◆ RECORDED DATA ◆

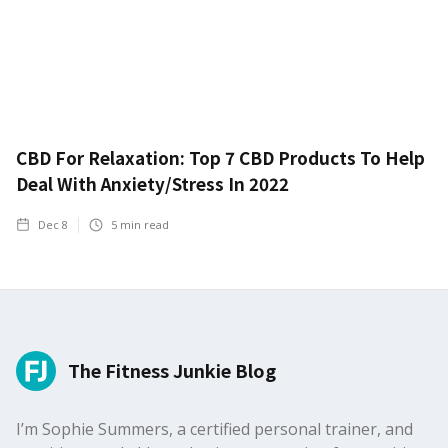
CBD For Relaxation: Top 7 CBD Products To Help
Deal With Anxiety/Stress In 2022
Dec 8
5
min read
The Fitness Junkie Blog
I’m Sophie Summers, a certified personal trainer, and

◆ EXERCISE AIM ◆
Write out every line of text from the listing above word for word, without the pictures.

◆ RESULT OF THE TASK ◆
CBD For Relaxation: Top 7 CBD Products To Help
Deal With Anxiety/Stress In 2022
Dec 8
5
min read
The Fitness Junkie Blog
I’m Sophie Summers, a certified personal trainer, and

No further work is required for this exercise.